In Japan, being in order and following social rules is very important. But it has become so strict that even kids (and babies!!) are expected to behave in public. I think the cultural rules are becoming more strict in the urban areas because people are so tired that they cannot accept noise and undisciplined kids. Parents (especially moms) have so much pressure to keep babies quiet on trains, must not make a mess at restaurants, and to behave like a “good mom”. Moms cannot make mistakes. If you are using a stroller in a busy place, you have to keep saying “sumimasen” (I’m sorry/Excuse me) or else they will think your attitude is too bossy.
Living far from family
Japanese people originally lived close to families and relatives. Traditionally, when a woman got married, she would live in the house with the husband and husband’s parents. People rarely moved to far away places because they didn’t have the way of transportation. In a sense this was a difficult time for women, because they had to follow strict rules of the husband’s family and obey. But there were many people to look after children.

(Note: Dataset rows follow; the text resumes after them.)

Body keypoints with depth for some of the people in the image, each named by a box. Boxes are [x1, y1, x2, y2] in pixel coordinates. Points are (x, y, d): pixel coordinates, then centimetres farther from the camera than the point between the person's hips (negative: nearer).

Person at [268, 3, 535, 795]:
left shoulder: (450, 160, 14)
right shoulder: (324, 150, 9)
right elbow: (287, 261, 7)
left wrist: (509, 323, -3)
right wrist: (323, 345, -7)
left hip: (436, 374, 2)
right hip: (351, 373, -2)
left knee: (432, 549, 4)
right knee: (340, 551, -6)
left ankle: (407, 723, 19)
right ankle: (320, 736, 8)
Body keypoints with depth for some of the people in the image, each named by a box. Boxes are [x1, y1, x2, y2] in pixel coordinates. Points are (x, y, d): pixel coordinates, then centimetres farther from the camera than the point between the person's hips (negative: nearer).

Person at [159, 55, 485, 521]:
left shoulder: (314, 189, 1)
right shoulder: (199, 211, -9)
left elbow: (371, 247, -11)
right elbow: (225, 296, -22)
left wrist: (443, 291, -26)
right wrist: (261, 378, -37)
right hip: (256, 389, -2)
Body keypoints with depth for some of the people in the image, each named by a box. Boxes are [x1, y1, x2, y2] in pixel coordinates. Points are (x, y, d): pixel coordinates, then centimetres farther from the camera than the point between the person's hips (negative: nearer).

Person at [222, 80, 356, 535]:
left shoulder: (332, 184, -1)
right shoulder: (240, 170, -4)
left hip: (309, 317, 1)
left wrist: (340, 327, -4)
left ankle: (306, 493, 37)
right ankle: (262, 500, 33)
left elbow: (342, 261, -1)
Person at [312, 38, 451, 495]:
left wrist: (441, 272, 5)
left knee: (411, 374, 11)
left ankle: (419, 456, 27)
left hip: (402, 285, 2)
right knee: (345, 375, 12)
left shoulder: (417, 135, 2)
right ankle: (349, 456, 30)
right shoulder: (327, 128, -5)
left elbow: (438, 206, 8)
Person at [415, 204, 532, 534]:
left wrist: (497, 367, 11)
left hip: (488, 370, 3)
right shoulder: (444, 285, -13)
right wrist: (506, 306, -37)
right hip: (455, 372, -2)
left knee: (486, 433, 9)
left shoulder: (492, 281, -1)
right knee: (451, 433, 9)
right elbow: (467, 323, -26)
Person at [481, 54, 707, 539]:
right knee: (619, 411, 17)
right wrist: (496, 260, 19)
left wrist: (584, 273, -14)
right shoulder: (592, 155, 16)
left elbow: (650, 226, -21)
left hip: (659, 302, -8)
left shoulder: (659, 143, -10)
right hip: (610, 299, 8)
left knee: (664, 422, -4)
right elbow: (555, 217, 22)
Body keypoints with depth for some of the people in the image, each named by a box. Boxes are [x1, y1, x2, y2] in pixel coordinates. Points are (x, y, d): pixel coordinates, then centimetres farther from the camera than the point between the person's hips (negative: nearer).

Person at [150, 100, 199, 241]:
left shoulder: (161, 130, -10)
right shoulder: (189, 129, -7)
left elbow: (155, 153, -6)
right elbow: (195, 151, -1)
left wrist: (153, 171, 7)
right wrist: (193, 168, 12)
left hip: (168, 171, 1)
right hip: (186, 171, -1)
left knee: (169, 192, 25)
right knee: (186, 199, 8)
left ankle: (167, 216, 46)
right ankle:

Now, it is a very different story. Many young people move to Tokyo from their original town, away from family, for university or for work. That means it is very likely that they will meet their spouse in Tokyo, and get married there. Because the couple is already working in Tokyo, they will probably stay there even after having children.
The grandparents are living far away and cannot come to help with kids. Certainly, they will come visit occasionally, but they will not be there during emergencies. The mom and dad are the only ones who can support with parenting. If both parents are working, who is going to take care of the child when he/she gets sick? How can they take one sick child to the doctor without taking the other healthy one?
In Japan, the idealism of a super-mom exists. A mom always has to keep the house clean. A mom always has to cook healthy food. A mom always has to be understanding. A mom has to give up many things because she is a mom. And this idealism is so serious that many Japanese moms feel guilty when they don’t commit to house chores or parenting fully enough. Not parenting good enough is like “buying dinner at MacDonald’s instead of preparing a nutritious home-made meal” or “leaving the dirty dishes to wash tomorrow instead of tonight” or “not vacuuming the floor for one week”. I know, it’s silly. But it’s serious for many Japanese moms. These small things matter so much that they lose self-esteem. So, many families decide not to have multiple kids because for many moms that cannot be tolerated.
These are some of my impression on why birthrates are decreasing in Japan. Of course there are many other factors, but I concentrated on the environmental factors because those are the factors I feel the most as a mom.